The new details about the military's suspicions that the hospital was being misused complicate an already murky picture and add to the unanswered questions about one of the worst civilian casualty incidents of the Afghan war. They also raise the possibility of a breakdown in intelligence sharing and communication across the military chain of command.
White House spokesman Josh Earnest said questions about what the Defense Department knew about the clinic and whether it was communicated to personnel operating the gunship would be part of the Pentagon's investigation. He said President Barack Obama was expecting a "full accounting."
Pentagon spokesman Peter Cook declined to address the new information.
"As Gen. Campbell has said, we would never intentionally target a protected medical facility," Cook said in a statement. "We have confidence that the ongoing investigations into this tragic incident will uncover exactly what happened and why this hospital was mistakenly struck."

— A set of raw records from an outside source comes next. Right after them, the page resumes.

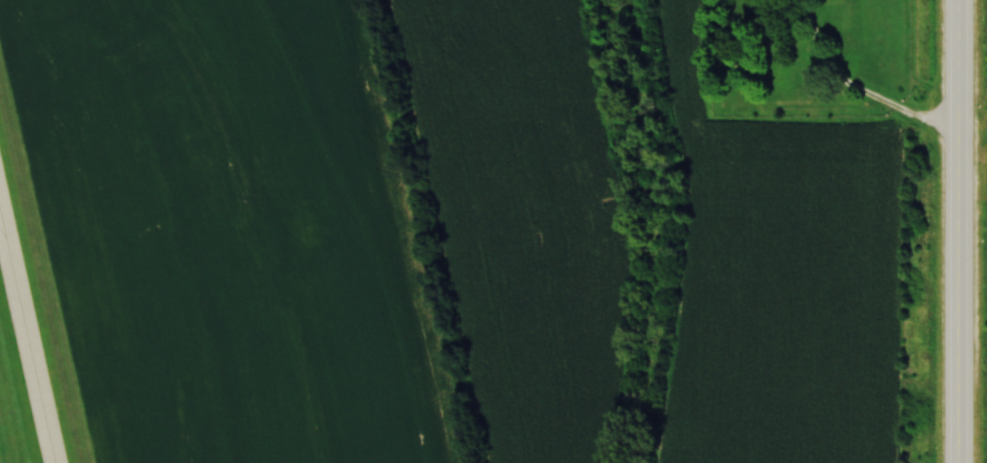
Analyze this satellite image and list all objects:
road: (854, 90)
road: (956, 231)
airport taxiway: (26, 338)

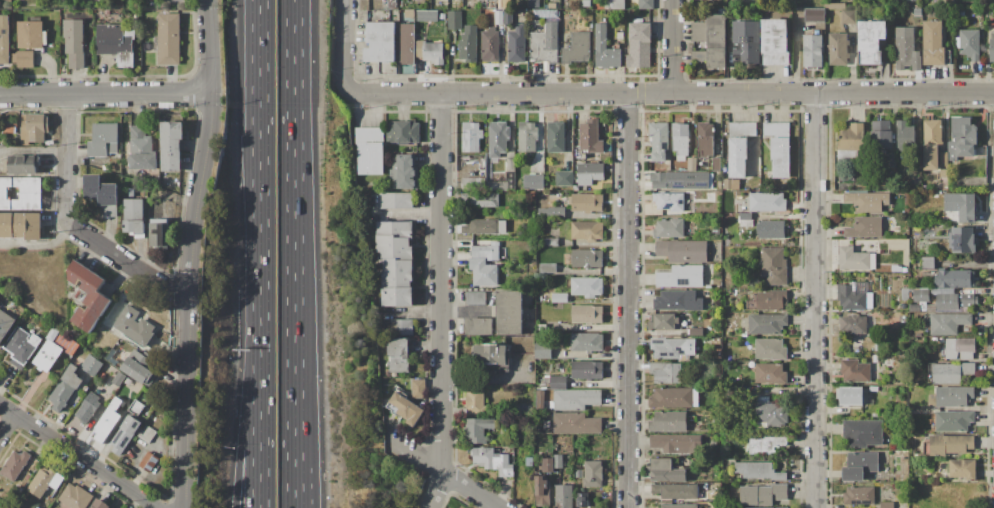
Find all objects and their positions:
building: (566, 0)
building: (421, 1)
building: (534, 3)
building: (586, 3)
building: (391, 4)
building: (616, 4)
building: (645, 4)
building: (835, 5)
building: (552, 6)
building: (519, 12)
building: (960, 12)
building: (409, 14)
building: (544, 14)
building: (426, 15)
building: (814, 15)
building: (441, 16)
building: (498, 17)
building: (508, 17)
building: (848, 17)
building: (454, 20)
building: (590, 25)
building: (698, 31)
building: (30, 35)
building: (619, 35)
building: (774, 35)
building: (5, 39)
building: (169, 39)
building: (380, 41)
building: (716, 41)
building: (747, 41)
building: (74, 42)
building: (871, 42)
building: (934, 42)
building: (116, 43)
building: (406, 43)
building: (517, 43)
building: (969, 43)
building: (469, 44)
road: (340, 45)
building: (490, 45)
building: (544, 45)
building: (639, 45)
road: (673, 46)
building: (992, 46)
building: (604, 48)
building: (577, 49)
building: (838, 49)
building: (813, 50)
building: (906, 50)
building: (431, 51)
building: (699, 57)
building: (23, 58)
road: (670, 93)
road: (105, 94)
building: (34, 127)
building: (10, 128)
building: (964, 131)
building: (403, 132)
building: (369, 134)
building: (881, 134)
building: (593, 135)
building: (905, 135)
building: (471, 136)
building: (527, 137)
building: (556, 137)
building: (851, 137)
building: (705, 138)
building: (680, 139)
building: (103, 140)
building: (498, 140)
building: (659, 140)
building: (931, 144)
building: (171, 145)
building: (739, 147)
building: (778, 147)
building: (141, 149)
road: (33, 150)
building: (965, 151)
road: (293, 153)
road: (65, 158)
building: (370, 158)
building: (943, 159)
building: (895, 160)
road: (258, 161)
building: (511, 164)
building: (691, 164)
building: (716, 164)
building: (23, 170)
building: (402, 171)
building: (589, 173)
building: (944, 173)
building: (470, 174)
building: (563, 178)
building: (680, 180)
building: (917, 180)
building: (533, 182)
building: (474, 183)
building: (729, 184)
building: (500, 186)
building: (575, 189)
building: (129, 192)
building: (13, 193)
building: (21, 193)
building: (100, 194)
building: (394, 200)
building: (485, 200)
building: (668, 201)
building: (586, 202)
building: (767, 202)
building: (868, 202)
building: (961, 205)
building: (529, 209)
building: (552, 213)
building: (134, 216)
building: (745, 219)
building: (21, 225)
building: (485, 226)
building: (864, 227)
building: (670, 228)
building: (771, 229)
building: (586, 230)
building: (159, 233)
building: (962, 239)
building: (549, 241)
building: (683, 251)
road: (191, 253)
building: (512, 256)
building: (586, 258)
building: (856, 259)
building: (395, 261)
building: (927, 263)
road: (127, 264)
building: (484, 264)
building: (774, 266)
building: (547, 267)
building: (899, 269)
building: (681, 276)
building: (956, 278)
road: (440, 281)
building: (587, 286)
building: (708, 286)
building: (905, 293)
building: (88, 295)
building: (922, 295)
building: (559, 297)
building: (475, 298)
building: (852, 298)
building: (607, 299)
road: (626, 300)
building: (680, 300)
building: (772, 300)
road: (814, 301)
building: (955, 301)
building: (922, 306)
building: (931, 309)
building: (531, 310)
building: (510, 313)
building: (587, 314)
building: (663, 321)
building: (947, 323)
building: (5, 324)
building: (767, 324)
building: (853, 324)
building: (135, 326)
building: (479, 326)
building: (402, 327)
building: (542, 327)
building: (695, 331)
building: (744, 335)
building: (718, 340)
building: (586, 341)
building: (22, 344)
building: (878, 346)
building: (71, 347)
building: (668, 348)
building: (960, 348)
building: (770, 349)
building: (543, 350)
building: (490, 354)
building: (47, 355)
building: (398, 355)
building: (874, 359)
building: (91, 365)
building: (143, 366)
building: (587, 369)
building: (666, 372)
building: (856, 372)
building: (771, 373)
building: (951, 373)
building: (118, 378)
building: (558, 382)
building: (64, 388)
building: (418, 389)
building: (850, 395)
building: (954, 396)
building: (674, 398)
building: (575, 399)
building: (475, 401)
building: (540, 401)
building: (87, 407)
road: (293, 407)
road: (304, 407)
building: (136, 408)
building: (406, 408)
building: (771, 413)
road: (243, 414)
road: (259, 415)
building: (874, 415)
building: (107, 421)
building: (954, 421)
building: (669, 422)
building: (576, 423)
road: (8, 427)
building: (479, 428)
building: (862, 432)
building: (146, 433)
building: (124, 434)
building: (677, 443)
building: (766, 444)
building: (951, 445)
building: (734, 448)
road: (413, 455)
road: (82, 456)
building: (493, 461)
building: (559, 461)
building: (148, 462)
building: (529, 462)
building: (15, 465)
building: (547, 465)
building: (860, 465)
building: (963, 468)
building: (666, 471)
building: (759, 472)
building: (593, 474)
building: (44, 481)
road: (467, 488)
road: (436, 489)
building: (542, 491)
building: (676, 491)
building: (761, 495)
building: (859, 495)
building: (564, 496)
building: (75, 497)
building: (581, 500)
building: (99, 504)
building: (889, 505)
building: (680, 506)
building: (0, 507)
building: (37, 507)
building: (744, 507)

Doctors without Borders has condemned the bombing as a war crime The organization says the strike killed 12 hospital staff and 10 patients. It insists that no gunmen, weapons or ammunition were in the building. The U.S. and Afghan governments have launched three separate investigations. Obama has apologized, but Doctors without Borders is calling for an international probe.

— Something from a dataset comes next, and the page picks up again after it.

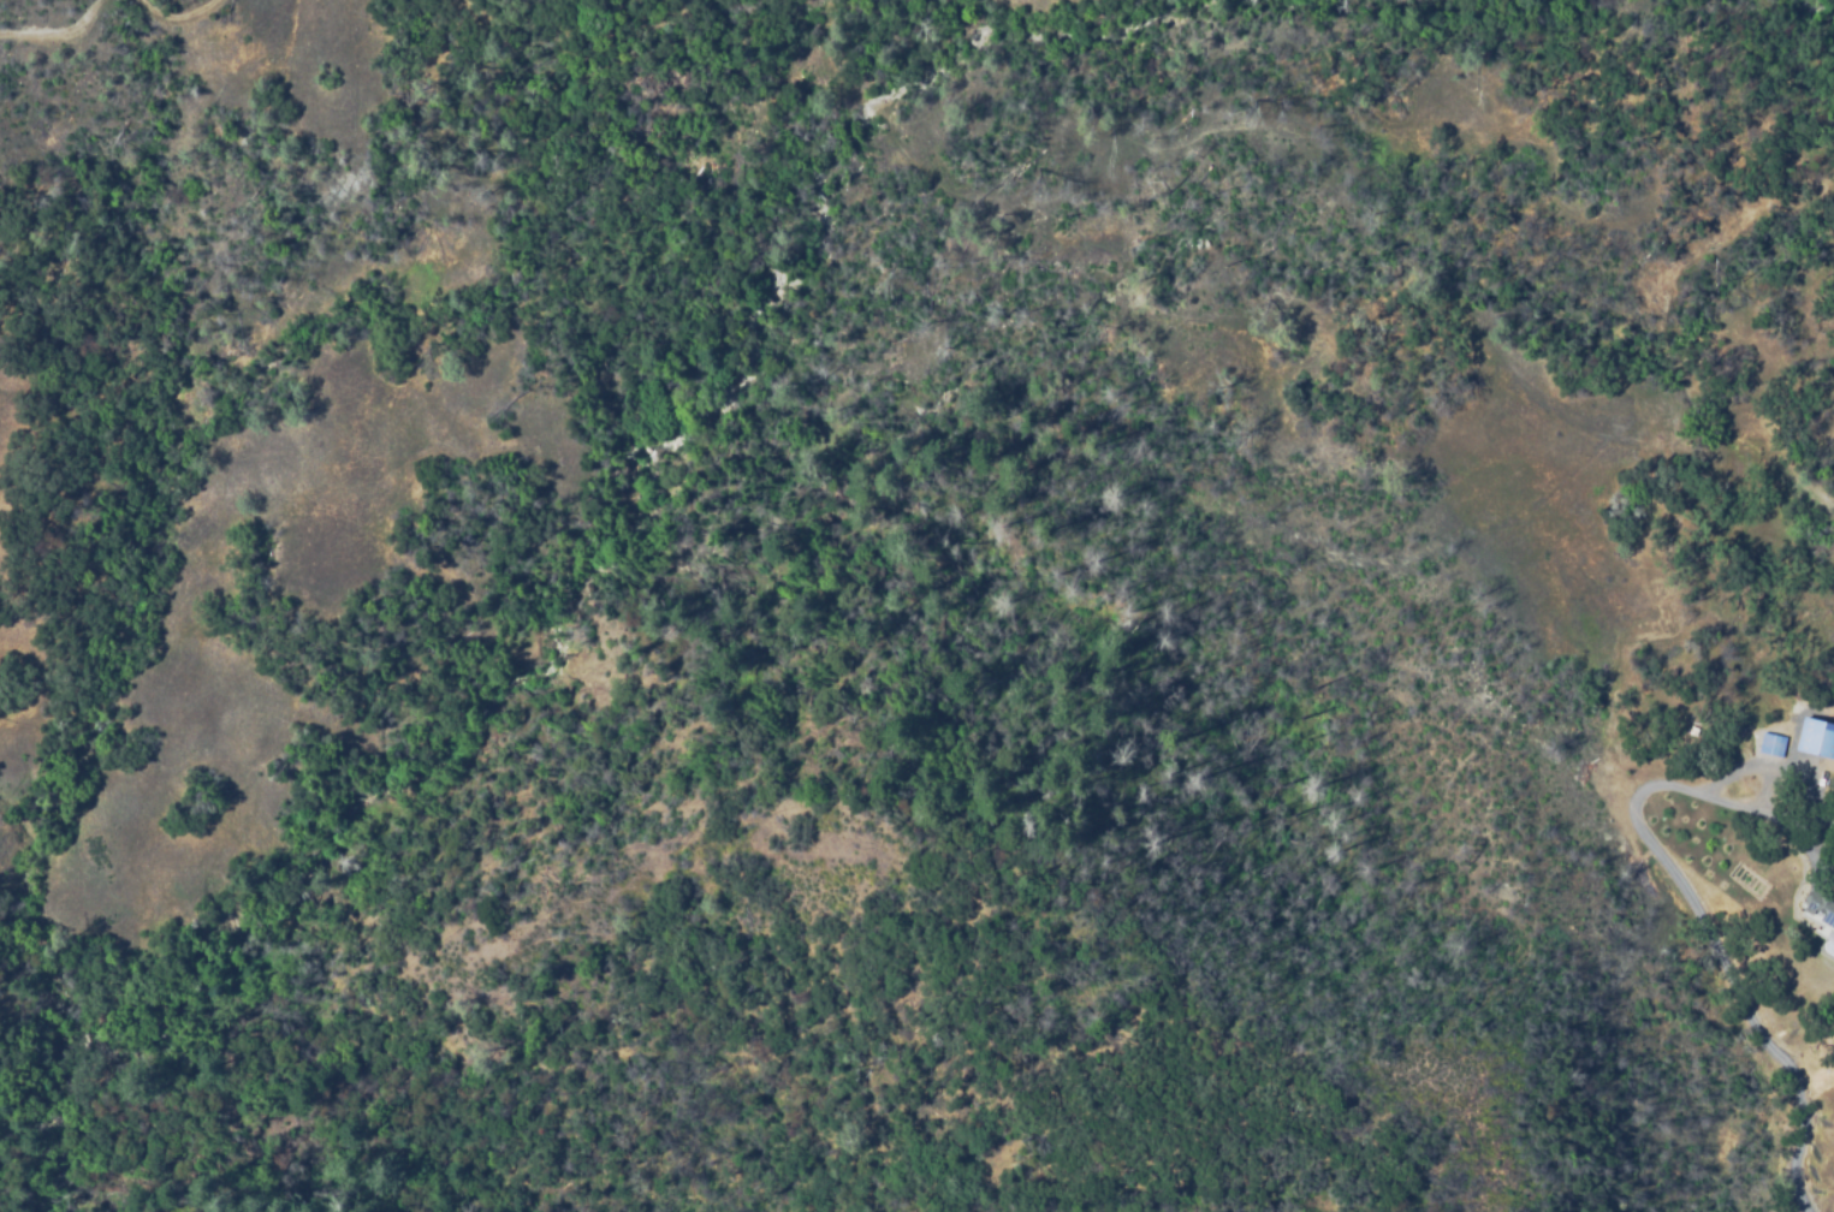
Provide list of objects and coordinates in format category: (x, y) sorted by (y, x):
building: (1779, 736)
building: (1815, 740)
building: (1820, 906)
road: (1720, 953)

Last week, the executive director of the UK branch of Doctors Without Borders, Vickie Hawkins, told CBS News dismissed allegations that Taliban fighters were inside the hospital.

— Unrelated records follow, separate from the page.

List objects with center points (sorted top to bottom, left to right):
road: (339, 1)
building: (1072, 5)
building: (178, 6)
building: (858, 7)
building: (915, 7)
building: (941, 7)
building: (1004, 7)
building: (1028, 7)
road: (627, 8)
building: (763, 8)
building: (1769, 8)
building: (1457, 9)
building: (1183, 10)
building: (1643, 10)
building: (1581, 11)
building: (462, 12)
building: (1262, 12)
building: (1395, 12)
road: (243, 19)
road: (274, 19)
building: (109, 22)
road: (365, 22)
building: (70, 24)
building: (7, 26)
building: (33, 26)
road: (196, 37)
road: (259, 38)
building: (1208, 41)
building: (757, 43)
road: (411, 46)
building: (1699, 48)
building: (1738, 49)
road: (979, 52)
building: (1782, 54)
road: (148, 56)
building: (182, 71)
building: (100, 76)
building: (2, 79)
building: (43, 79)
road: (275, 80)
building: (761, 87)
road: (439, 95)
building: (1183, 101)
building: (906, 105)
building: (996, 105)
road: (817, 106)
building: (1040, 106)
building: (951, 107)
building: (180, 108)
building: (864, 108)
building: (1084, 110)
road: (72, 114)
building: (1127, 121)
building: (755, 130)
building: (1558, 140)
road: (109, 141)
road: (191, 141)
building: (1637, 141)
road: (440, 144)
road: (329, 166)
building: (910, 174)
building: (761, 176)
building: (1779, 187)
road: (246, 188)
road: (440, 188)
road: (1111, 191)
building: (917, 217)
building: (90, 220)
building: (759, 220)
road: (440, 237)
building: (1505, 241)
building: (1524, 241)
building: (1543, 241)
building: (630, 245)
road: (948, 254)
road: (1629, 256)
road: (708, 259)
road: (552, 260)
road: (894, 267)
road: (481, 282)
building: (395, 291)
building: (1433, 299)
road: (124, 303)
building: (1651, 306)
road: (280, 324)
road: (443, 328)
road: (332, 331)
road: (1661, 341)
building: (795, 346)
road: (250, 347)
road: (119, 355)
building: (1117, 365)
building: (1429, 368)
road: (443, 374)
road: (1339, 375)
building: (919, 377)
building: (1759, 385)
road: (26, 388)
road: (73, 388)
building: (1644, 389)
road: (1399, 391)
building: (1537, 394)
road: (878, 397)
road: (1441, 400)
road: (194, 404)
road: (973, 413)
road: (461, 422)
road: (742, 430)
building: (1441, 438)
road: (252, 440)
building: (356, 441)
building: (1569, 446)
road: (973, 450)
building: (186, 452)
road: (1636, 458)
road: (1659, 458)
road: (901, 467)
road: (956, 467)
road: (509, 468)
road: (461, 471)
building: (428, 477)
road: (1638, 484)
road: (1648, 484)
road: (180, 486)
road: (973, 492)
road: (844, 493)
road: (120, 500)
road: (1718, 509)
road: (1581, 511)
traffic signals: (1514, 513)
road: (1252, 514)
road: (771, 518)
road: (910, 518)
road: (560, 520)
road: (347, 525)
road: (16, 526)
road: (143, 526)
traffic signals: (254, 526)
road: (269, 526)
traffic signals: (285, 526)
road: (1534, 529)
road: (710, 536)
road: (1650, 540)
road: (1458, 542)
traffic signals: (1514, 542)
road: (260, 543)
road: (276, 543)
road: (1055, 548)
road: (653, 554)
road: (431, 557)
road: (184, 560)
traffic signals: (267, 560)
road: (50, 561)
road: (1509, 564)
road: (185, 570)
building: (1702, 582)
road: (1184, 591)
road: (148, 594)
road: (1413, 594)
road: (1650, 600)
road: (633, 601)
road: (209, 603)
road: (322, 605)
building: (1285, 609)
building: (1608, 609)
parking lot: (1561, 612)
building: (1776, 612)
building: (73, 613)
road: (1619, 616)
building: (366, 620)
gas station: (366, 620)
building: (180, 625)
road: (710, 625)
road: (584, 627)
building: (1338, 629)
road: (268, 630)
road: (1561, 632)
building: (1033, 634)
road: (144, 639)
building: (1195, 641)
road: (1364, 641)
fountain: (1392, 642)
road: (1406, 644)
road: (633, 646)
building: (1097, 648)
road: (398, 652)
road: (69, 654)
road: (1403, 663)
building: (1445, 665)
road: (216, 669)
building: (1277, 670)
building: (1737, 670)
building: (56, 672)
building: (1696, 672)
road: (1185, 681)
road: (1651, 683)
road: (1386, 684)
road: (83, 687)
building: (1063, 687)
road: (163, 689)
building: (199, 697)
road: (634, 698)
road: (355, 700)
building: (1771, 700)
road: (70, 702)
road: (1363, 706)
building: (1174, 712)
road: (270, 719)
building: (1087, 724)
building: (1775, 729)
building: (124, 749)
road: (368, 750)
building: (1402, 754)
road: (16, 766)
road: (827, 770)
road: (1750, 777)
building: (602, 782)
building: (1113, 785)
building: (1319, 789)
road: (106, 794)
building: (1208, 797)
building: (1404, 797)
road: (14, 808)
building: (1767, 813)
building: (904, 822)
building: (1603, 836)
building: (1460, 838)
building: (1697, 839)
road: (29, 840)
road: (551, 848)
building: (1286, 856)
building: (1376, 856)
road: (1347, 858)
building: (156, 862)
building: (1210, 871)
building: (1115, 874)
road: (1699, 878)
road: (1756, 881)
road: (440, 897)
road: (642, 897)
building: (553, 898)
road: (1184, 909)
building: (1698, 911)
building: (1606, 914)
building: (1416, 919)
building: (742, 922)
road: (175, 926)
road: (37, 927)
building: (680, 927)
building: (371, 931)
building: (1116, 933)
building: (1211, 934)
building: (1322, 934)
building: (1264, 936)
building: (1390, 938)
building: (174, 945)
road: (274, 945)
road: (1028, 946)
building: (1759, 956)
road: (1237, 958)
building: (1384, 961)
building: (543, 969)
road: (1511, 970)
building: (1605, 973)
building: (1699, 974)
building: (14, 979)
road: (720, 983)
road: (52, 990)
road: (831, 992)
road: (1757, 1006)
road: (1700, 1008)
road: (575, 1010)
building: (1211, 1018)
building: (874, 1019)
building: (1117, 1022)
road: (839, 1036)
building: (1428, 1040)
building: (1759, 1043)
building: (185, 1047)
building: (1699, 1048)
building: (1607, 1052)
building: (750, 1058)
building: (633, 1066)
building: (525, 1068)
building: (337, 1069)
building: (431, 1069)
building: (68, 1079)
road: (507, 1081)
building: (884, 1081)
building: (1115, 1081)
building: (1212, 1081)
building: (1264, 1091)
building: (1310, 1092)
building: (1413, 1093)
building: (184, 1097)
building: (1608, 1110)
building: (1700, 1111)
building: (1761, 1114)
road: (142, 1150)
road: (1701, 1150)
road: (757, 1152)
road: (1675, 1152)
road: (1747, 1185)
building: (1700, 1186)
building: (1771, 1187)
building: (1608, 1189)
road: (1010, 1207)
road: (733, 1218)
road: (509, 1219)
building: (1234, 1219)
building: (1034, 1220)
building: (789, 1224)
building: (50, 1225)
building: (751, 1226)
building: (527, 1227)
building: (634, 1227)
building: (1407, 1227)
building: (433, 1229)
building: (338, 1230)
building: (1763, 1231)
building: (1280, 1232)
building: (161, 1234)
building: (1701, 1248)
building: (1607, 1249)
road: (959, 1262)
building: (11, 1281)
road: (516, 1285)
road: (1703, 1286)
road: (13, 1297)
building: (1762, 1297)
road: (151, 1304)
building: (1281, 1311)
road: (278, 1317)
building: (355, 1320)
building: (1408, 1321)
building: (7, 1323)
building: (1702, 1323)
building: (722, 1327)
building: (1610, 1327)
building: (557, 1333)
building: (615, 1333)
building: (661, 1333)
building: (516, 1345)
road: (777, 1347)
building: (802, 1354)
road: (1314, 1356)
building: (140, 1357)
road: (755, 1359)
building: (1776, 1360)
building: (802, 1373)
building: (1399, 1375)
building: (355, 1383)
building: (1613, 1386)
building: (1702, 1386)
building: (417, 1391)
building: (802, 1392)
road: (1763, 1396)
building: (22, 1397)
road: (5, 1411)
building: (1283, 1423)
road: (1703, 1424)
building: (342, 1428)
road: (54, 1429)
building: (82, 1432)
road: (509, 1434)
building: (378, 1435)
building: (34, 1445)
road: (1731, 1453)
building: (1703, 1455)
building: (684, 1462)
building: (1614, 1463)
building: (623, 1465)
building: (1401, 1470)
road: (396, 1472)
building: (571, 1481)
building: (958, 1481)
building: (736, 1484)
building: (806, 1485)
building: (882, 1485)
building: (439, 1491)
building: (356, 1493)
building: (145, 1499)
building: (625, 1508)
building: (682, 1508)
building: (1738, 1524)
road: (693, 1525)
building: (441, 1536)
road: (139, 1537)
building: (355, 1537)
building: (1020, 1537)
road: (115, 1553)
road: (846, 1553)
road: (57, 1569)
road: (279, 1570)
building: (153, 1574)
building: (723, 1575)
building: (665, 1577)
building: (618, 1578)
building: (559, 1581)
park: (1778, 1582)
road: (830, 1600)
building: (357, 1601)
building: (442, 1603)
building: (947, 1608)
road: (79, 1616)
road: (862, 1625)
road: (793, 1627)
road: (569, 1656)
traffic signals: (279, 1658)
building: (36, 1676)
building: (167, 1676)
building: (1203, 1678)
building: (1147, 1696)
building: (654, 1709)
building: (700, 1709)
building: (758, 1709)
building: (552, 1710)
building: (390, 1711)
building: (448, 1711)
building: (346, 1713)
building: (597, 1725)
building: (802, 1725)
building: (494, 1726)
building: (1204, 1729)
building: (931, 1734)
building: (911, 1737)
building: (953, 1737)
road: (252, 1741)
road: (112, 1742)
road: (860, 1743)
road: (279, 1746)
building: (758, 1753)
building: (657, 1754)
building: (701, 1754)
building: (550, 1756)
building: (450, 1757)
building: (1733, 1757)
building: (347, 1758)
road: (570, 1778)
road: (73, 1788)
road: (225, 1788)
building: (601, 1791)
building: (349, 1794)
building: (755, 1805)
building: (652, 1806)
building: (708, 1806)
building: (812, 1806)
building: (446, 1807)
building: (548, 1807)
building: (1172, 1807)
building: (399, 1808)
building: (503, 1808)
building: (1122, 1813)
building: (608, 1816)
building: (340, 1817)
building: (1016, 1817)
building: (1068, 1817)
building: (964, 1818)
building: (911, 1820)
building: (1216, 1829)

"They are to an extent justifying the destruction of a fully functioning hospital," Hawkins told CBS News correspondent Mark Phillips.
Doctors without Borders officials say the U.S. airplane made five separate strafing runs over an hour, directing heavy fire on the main hospital building, which contained the emergency room and intensive care unit. Surrounding buildings were not struck, they say.
Typically, pilots flying air support missions would have maps showing protected sites such as hospitals and mosques. If commanders concluded that enemies were operating from a protected site, they would follow procedures designed to minimize civilian casualties. That would generally mean surrounding a building with troops, not blowing it to bits from the air.
What the new details suggest "is that the hospital was intentionally targeted, killing at least 22 patients and MSF staff," said Meinie Nicolai, president of the operational directorate of Doctors without Borders, which is also known by its French initials MSF. "This would amount to a premeditated massacre."
By one U.S. account from the scene, American and Afghan troops were under fire in the area.
Nicolai said in an email exchange that the group's staff "reported a calm night and that there were no armed combatants, nor active fighting in or from the compound prior to the airstrikes."
According to the former intelligence officer, the commander on the ground has told superiors he was in the worst firefight of his career while taking fire from the building, which he said he did not know was a hospital. He requested the gunship strike. In that scenario, it's not readily apparent why his unit couldn't have retreated. The hospital is within a compound surrounded by a 12-foot wall.
The intelligence analysts who were gathering information about suspected Taliban activity at the hospital were located in various bases around Afghanistan, and were exchanging information over classified military intelligence systems. Typically, a decision to order a strike in a populated area would require many layers of approval and intelligence analysis of the potential impacts and civilian casualties.
It would be significant if U.S. intelligence had concluded that Pakistani spies were continuing to play an active role helping the Taliban. The U.S. and Afghan governments have long accused Pakistan of aiding the Taliban, but U.S. rhetoric on the issue has cooled over the past year as American-Pakistani counterterrorism cooperation has improved.